Ill Patients And Legal Battles: Famous Cases

Ill patients and legal battles: famous cases

As French doctors begin switching off the life support of a man in a vegetative state for a decade, here are some similar cases that also involved major legal battles

Paris, (APP - UrduPoint / Pakistan Point News - 20th May, 2019 ) :As French doctors begin switching off the life support of a man in a vegetative state for a decade, here are some similar cases that also involved major legal battles: - Alfie Evans - After a highly-charged battle between the hospital and his parents, 23-month-old Alfie died in April 2018 when doctors in Liverpool, in northwestern England, withdrew life support.

He had a degenerative condition that caused irreversible brain damage and, when his condition worsened, doctors recommended in December 2017 the end of life support.

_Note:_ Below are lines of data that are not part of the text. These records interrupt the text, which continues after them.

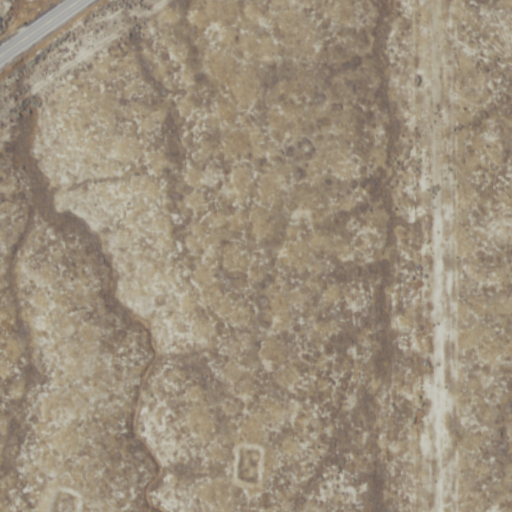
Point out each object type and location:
road: (39, 27)
road: (498, 255)
road: (507, 508)
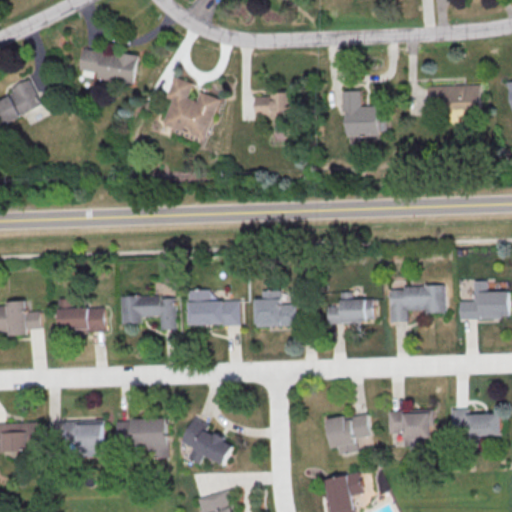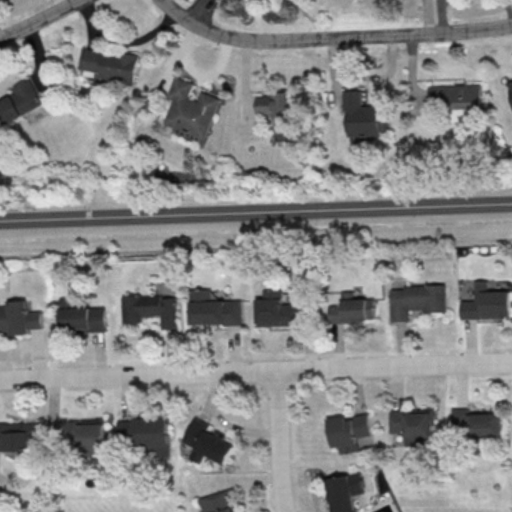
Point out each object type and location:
road: (41, 19)
road: (332, 38)
building: (111, 64)
building: (510, 89)
building: (454, 96)
building: (20, 101)
building: (274, 104)
building: (190, 108)
building: (362, 115)
road: (255, 210)
road: (255, 242)
building: (416, 300)
building: (416, 301)
building: (486, 302)
building: (485, 304)
building: (211, 308)
building: (352, 308)
building: (149, 309)
building: (274, 309)
building: (148, 310)
building: (211, 310)
building: (274, 311)
building: (351, 311)
building: (79, 316)
building: (13, 317)
building: (17, 317)
building: (79, 317)
road: (256, 370)
building: (475, 422)
building: (412, 424)
building: (474, 425)
building: (411, 426)
building: (348, 431)
building: (143, 433)
building: (348, 433)
building: (147, 434)
building: (19, 435)
building: (84, 435)
building: (83, 436)
building: (19, 438)
road: (278, 441)
building: (205, 442)
building: (344, 491)
park: (258, 493)
building: (215, 502)
building: (216, 502)
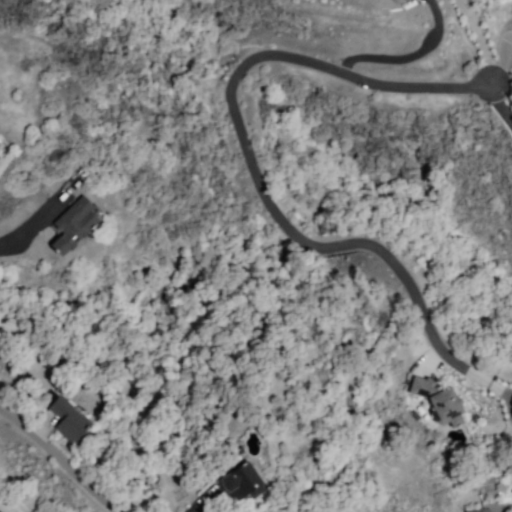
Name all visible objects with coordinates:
road: (485, 40)
road: (403, 53)
road: (504, 97)
road: (257, 170)
building: (81, 221)
building: (72, 224)
road: (30, 225)
building: (440, 399)
building: (437, 400)
building: (67, 419)
building: (71, 421)
road: (59, 459)
building: (250, 481)
building: (241, 482)
building: (477, 508)
building: (477, 510)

His parents led a high-prole legal battle in which they had the support of Pope Francis. They wanted to take him to a clinic in Rome but lost a final court appeal just days before he died.

- Charlie Gard - Born in Britain in August 2016 with a rare form of mitochondrial disease that causes progressive muscle weakness, Charlie died one week short of his first birthday after doctors withdrew life support.

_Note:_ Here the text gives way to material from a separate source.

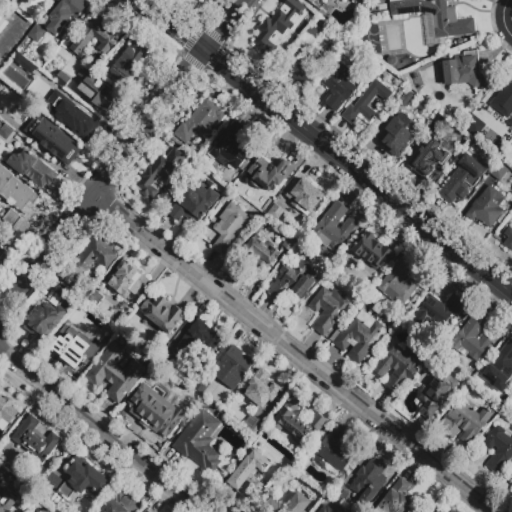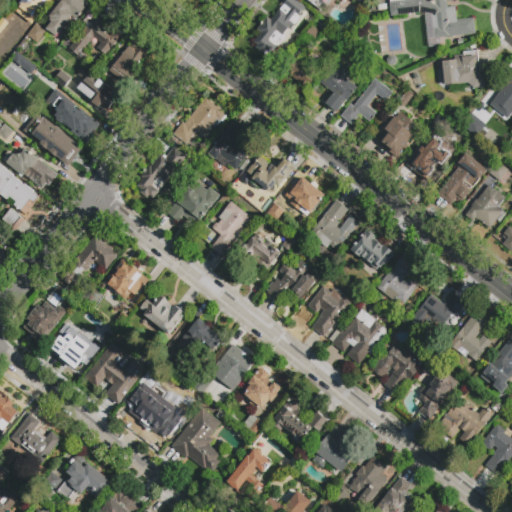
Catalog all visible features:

His parents had fought a five-month legal battle for him to be taken to the United States for experimental treatment. They lost a series of appeals in British courts and the European Court of Human Rights.

Charlie's case drew broad sympathy, including from US President Donald Trump and Pope Francis, while 350,000 people signed a petition demanding he be allowed to go to the United States.

- Charlotte Wyatt - The British girl was born three months prematurely in 2003 with serious brain, lung and kidney damage, weighing only one pound (0.5 kilogrammes) and measuring five inches (12.7 centimetres).

After she required resuscitation several times, a London court in 2004 gave doctors permission to allow her to die if her condition seriously deteriorated again.

Her parents lost in early 2005 a bid to have the ruling overturned but later that year won on appeal, although health authorities said artificial ventilation could still be denied if it were in Charlotte's best interests.

She survived but in a quasi-vegetative state.

- Eluana Englaro - The Italian had been in a coma for 17 years, following a road accident, when she died aged 38 in February 2009 of a heart attack, three days after her feeding was stopped at the request of her parents.

It followed a 10-year legal battle during which the Vatican and most of Italy's political right, including conservative Prime Minister Silvio Berlusconi, had campaigned against her family's wish for a mercy killing.

- Terri Schiavo - The parents of this severely brain-damaged Florida woman had fought for years for their daughter to be kept alive before the courts accepted her husband's plea that she be allowed to die.

Schiavo had been in what doctors called a "persistent vegetative state" for 15 years, after heart failure in 1990.

She died aged 41 in March 2005, 13 days after her feeding tube was removed and following a seven-year legal battle that drew in the president at the time, George W. Bush, and an array of religious conservative groups.

- Vincent Humbert - The French fireman was left blind, mute and paralysed after a car crash in 2000, even though he remained intellectually sound.

He had waged a passionate campaign for his right to die, pleading with President Jacques Chirac in 2002 for a dispensation from France's criminal ban on mercy killing, which was rejected.

He died in 2003 two days after his mother put an overdose of sedatives into his intravenous drip in hospital, causing him to plunge into a coma. A doctor then took him off an artificial respirator.

A criminal case against Humbert's mother and the doctor was dropped in 2006.